◆ Task details
Your output should be the line with "is considered one" plus all following lines to the end of the records, exactly as written and nothing more.

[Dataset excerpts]
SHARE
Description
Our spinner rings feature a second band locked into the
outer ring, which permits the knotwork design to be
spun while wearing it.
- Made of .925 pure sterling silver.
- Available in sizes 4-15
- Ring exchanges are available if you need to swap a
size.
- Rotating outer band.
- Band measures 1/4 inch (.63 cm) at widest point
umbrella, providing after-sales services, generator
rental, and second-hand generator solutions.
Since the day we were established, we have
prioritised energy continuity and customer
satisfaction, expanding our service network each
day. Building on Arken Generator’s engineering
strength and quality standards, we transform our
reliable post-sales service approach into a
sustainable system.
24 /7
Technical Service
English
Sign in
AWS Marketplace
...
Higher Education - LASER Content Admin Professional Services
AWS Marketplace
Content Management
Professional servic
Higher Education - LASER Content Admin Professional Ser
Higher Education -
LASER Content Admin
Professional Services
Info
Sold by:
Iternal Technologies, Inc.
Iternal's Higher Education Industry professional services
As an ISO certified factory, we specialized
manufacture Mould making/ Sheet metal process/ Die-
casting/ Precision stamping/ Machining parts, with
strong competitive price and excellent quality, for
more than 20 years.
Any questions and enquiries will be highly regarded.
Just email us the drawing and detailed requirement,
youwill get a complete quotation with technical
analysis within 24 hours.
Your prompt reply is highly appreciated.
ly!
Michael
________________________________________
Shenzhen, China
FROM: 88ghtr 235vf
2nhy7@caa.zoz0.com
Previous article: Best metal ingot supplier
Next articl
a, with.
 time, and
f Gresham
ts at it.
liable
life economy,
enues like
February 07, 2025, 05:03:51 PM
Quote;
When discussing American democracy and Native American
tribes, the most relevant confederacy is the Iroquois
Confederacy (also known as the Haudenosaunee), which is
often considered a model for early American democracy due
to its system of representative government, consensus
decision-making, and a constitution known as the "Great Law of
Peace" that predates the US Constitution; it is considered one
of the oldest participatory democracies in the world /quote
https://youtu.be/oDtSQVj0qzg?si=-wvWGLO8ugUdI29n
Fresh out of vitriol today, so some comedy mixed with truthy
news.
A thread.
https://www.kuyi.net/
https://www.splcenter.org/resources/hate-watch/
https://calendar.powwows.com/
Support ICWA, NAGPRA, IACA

◆ Answer to this task
Peace" that predates the US Constitution; it is considered one
of the oldest participatory democracies in the world /quote
https://youtu.be/oDtSQVj0qzg?si=-wvWGLO8ugUdI29n
Fresh out of vitriol today, so some comedy mixed with truthy
news.
A thread.
https://www.kuyi.net/
https://www.splcenter.org/resources/hate-watch/
https://calendar.powwows.com/
Support ICWA, NAGPRA, IACA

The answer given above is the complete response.